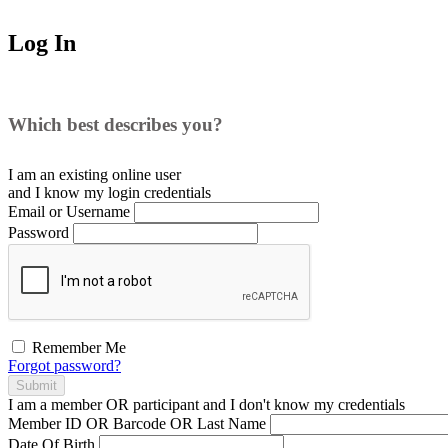
Log In
Which best describes you?
I am an existing
online user
and I
know
my login credentials
Email or Username
Password
Remember Me
Forgot password?
Submit
I am a
member
OR
participant
and I
don't know
my credentials
Member ID OR Barcode OR Last Name
Date Of Birth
---
Convert the text read from the records into a numbered list with one line per item, skipping any blank lines. Leave the pictures out of your answer.

- [SOLUTION TO THIS EXERCISE]
1. Log In
2. Which best describes you?
3. I am an existing
4. online user
5. and I
6. know
7. my login credentials
8. Email or Username
9. Password
10. Remember Me
11. Forgot password?
12. Submit
13. I am a
14. member
15. OR
16. participant
17. and I
18. don't know
19. my credentials
20. Member ID OR Barcode OR Last Name
21. Date Of Birth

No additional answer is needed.